Spomenik Memorials dub as "Yugoslavia Forgotten Monuments" | Photo Credit: Archdaily
For many years, Yugoslavia's futuristic "Spomenik" monuments were concealed from public view in the mountain and woods of Eastern Europe. In the late 2000s, when Belgian photographer Jan Kempenaers began photographing abstract sculptures and pavilions and posted them on the internet. People believe that the Yugoslav people's resistance to the Axis occupation during World War II created the memorials. They appear like prized alien sculptures, and hundreds of them spread across the countryside of Europe. Some are the size of skyscrapers, while others are scarcely taller than a human. Various architects created the monuments in the late twentieth century, as what people believed.
The Barbican Estate in London | Photo Credit: Archdaily
The Barbican Estate is a gigantic cultural center and housing development in London's most bombed-out districts in World War.
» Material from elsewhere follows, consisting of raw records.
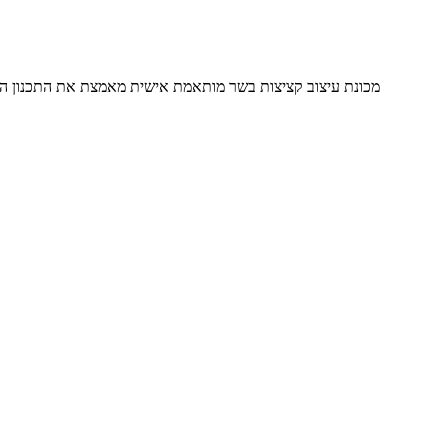
מכונת עיצוב קציצות בשר מותאמת אישית מאמצת את התכנון המבני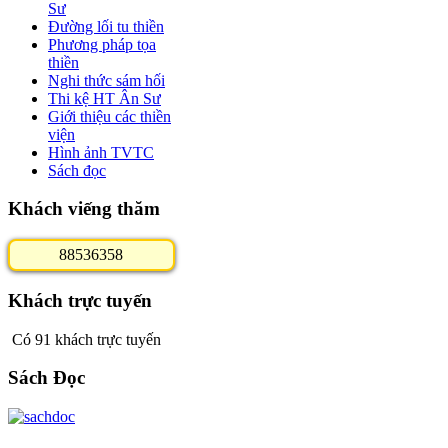
Sư
Đường lối tu thiền
Phương pháp tọa
thiền
Nghi thức sám hối
Thi kệ HT Ân Sư
Giới thiệu các thiền
viện
Hình ảnh TVTC
Sách đọc
Khách viếng thăm
8
8
5
3
6
3
5
8
Khách trực tuyến
Có 91 khách trực tuyến
Sách Đọc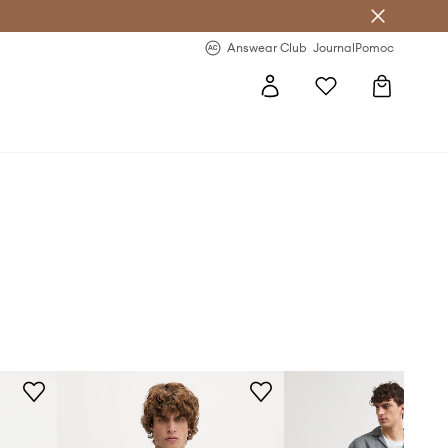
letter >
Regularne nowości >
Answear Club
Journal
Pomoc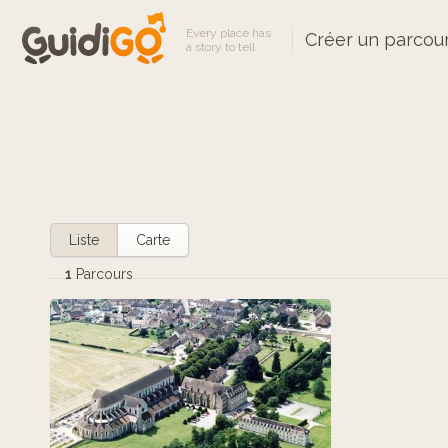
Every place has
Créer un parcou
a story to tell
Liste
Carte
1
Parcours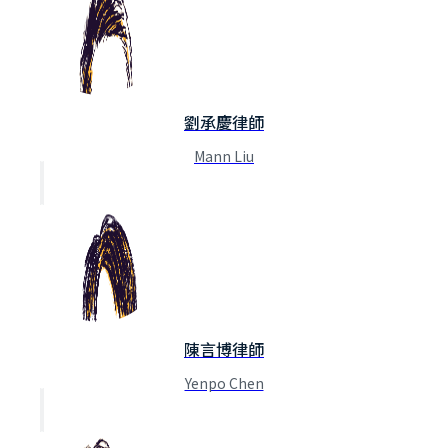
劉承慶律師
Mann Liu
陳言博律師
Yenpo Chen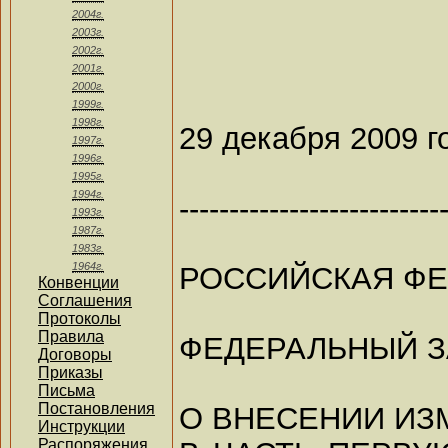
2004г.
2003г.
2002г.
2001г.
2000г.
1999г.
1998г.
29 декабря 2009 г
1997г.
1996г.
1995г.
1994г.
--------------------------
1993г.
1987г.
1983г.
1964г.
РОССИЙСКАЯ Ф
Конвенции
Соглашения
Протоколы
Правила
ФЕДЕРАЛЬНЫЙ 
Договоры
Приказы
Письма
Постановления
О ВНЕСЕНИИ ИЗ
Инструкции
Распоряжения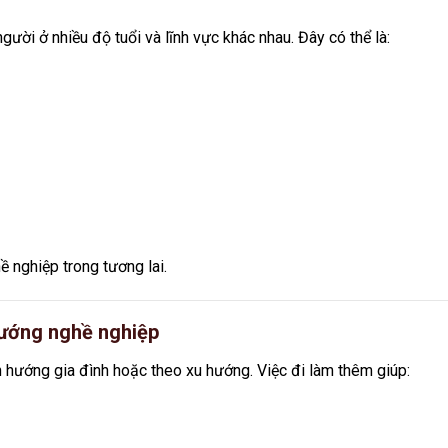
gười ở nhiều độ tuổi và lĩnh vực khác nhau. Đây có thể là:
ề nghiệp trong tương lai.
hướng nghề nghiệp
h hướng gia đình hoặc theo xu hướng. Việc đi làm thêm giúp: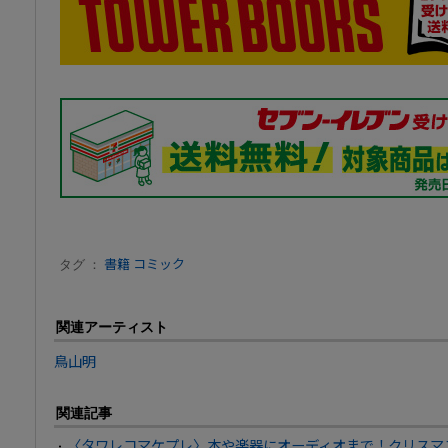
タグ ：
書籍
コミック
関連アーティスト
鳥山明
関連記事
〈タワレコマケプレ〉本や楽器にオーディオまで！クリスマ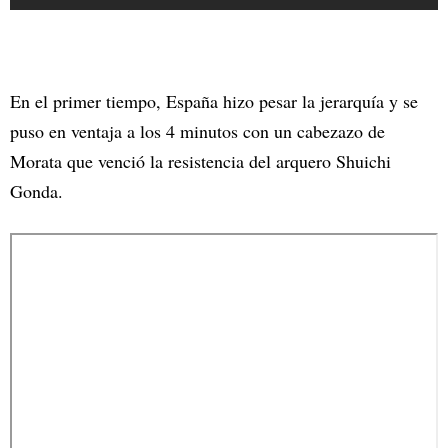
En el primer tiempo, España hizo pesar la jerarquía y se
puso en ventaja a los 4 minutos con un cabezazo de
Morata que venció la resistencia del arquero Shuichi
Gonda.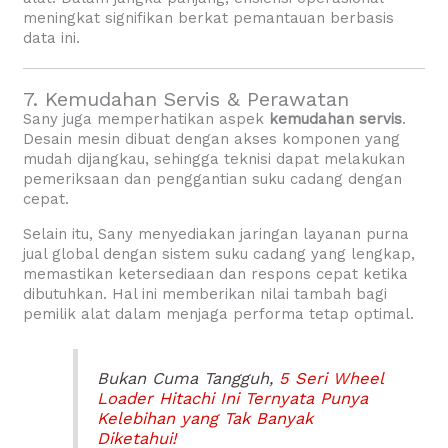
meningkat signifikan berkat pemantauan berbasis
data ini.
7. Kemudahan Servis & Perawatan
Sany juga memperhatikan aspek
kemudahan servis
.
Desain mesin dibuat dengan akses komponen yang
mudah dijangkau, sehingga teknisi dapat melakukan
pemeriksaan dan penggantian suku cadang dengan
cepat.
Selain itu, Sany menyediakan jaringan layanan purna
jual global dengan sistem suku cadang yang lengkap,
memastikan ketersediaan dan respons cepat ketika
dibutuhkan. Hal ini memberikan nilai tambah bagi
pemilik alat dalam menjaga performa tetap optimal.
Bukan Cuma Tangguh,
5 Seri Wheel
Loader Hitachi Ini Ternyata Punya
Kelebihan yang Tak Banyak
Diketahui!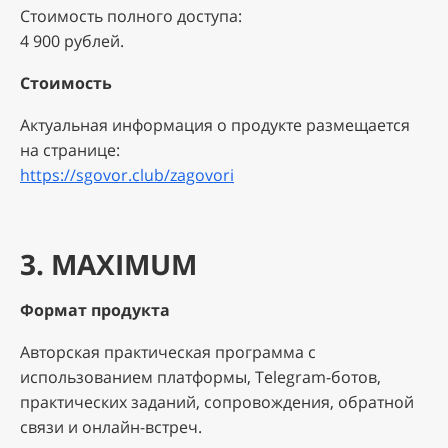
Стоимость полного доступа:
4 900 рублей.
Стоимость
Актуальная информация о продукте размещается
на странице:
https://sgovor.club/zagovori
3. MAXIMUM
Формат продукта
Авторская практическая программа с
использованием платформы, Telegram-ботов,
практических заданий, сопровождения, обратной
связи и онлайн-встреч.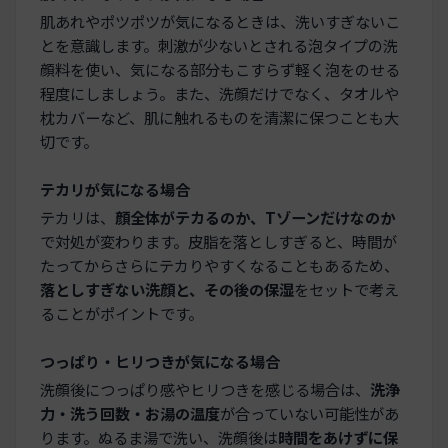
肌あれやポツポツが気になるときは、洗いすぎないこ
とを意識します。刺激が少ないとされる泡タイプの洗
顔料を使い、気になる部分もこすらず軽く泡をのせる
程度にしましょう。また、洗顔だけでなく、タオルや
枕カバーなど、肌に触れるものを清潔に保つことも大
切です。
テカリが気になる場合
テカリは、
顔全体がテカるのか、Tゾーンだけなのか
で対処が変わります。皮脂を落としすぎると、時間が
たってからさらにテカりやすくなることもあるため、
落としすぎない洗顔と、その後の保湿
をセットで考え
ることがポイントです。
つっぱり・ヒリつきが気になる場合
洗顔後につっぱり感やヒリつきを感じる場合は、
洗浄
力・洗う回数・お湯の温度
が合っていない可能性があ
ります。ぬるま湯で洗い、洗顔後は
時間をあけずに保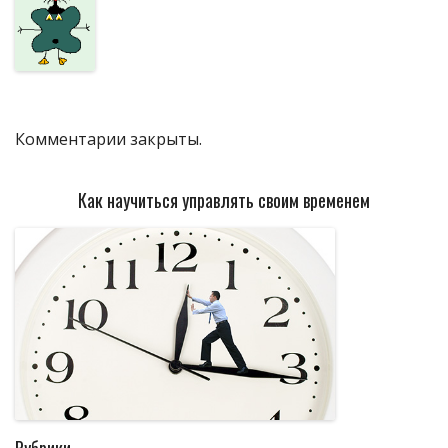
Комментарии закрыты.
Как научиться управлять своим временем
Рубрики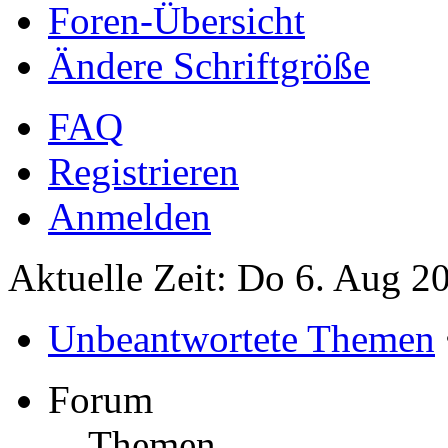
Foren-Übersicht
Ändere Schriftgröße
FAQ
Registrieren
Anmelden
Aktuelle Zeit: Do 6. Aug 2
Unbeantwortete Themen
Forum
Themen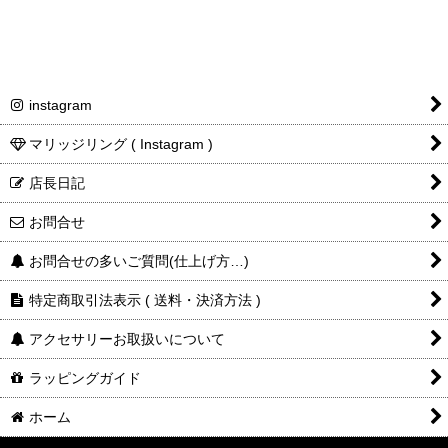
instagram
マリッジリング ( Instagram )
店長日記
お問合せ
お問合せの多いご質問(仕上げ方…)
特定商取引法表示 ( 送料・決済方法 )
アクセサリーお取扱いについて
ラッピングガイド
ホーム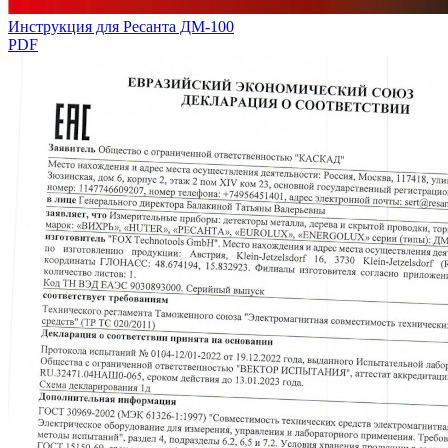
Инструкция для Ресанта ДМ-100
PDF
A housing project proposed by Chamberlin, Powell, and Bon in 1955 presented a chance to reverse the population decrease by luring new people into the City's emptiness. They built the complex and envision to be an urban microcosm, with residential units organized around social areas, a style influenced by Le Corbusier's work. The housing complexes and towers were completed initially, but the massive arts center wasn't built until 1982. The idea was to house people in well-designed architectural significance while surrounding them with a utopian dream of art and culture, but it fails to live up the dream. The Barbican is a staple in "London's Ugliest Building" in 2003. It has the same fate to other brutalist structures that received a lot of criticism.
Powerful, imposing constructions with an unadorned and uncompromising appearance that stands out for its stark originality, brutalist constructions are tough to fall in love with at first sight. We can compare brutalism to harsh and ominous techno music of architecture. It is expensive to maintain and difficult to demolish, which is why brutalist structures stand tall in our chaotic and decaying environment due to their permanency. Our reception of brutalist architecture is due to people associating it with the term brutalism, which we perceived as unfriendly, threatening, and even inhospitable. How these terrifying skyscrapers of bare concrete, which were considered the ugliest structures in the world only a few years ago, become immensely desirable and tremendously influential all over again.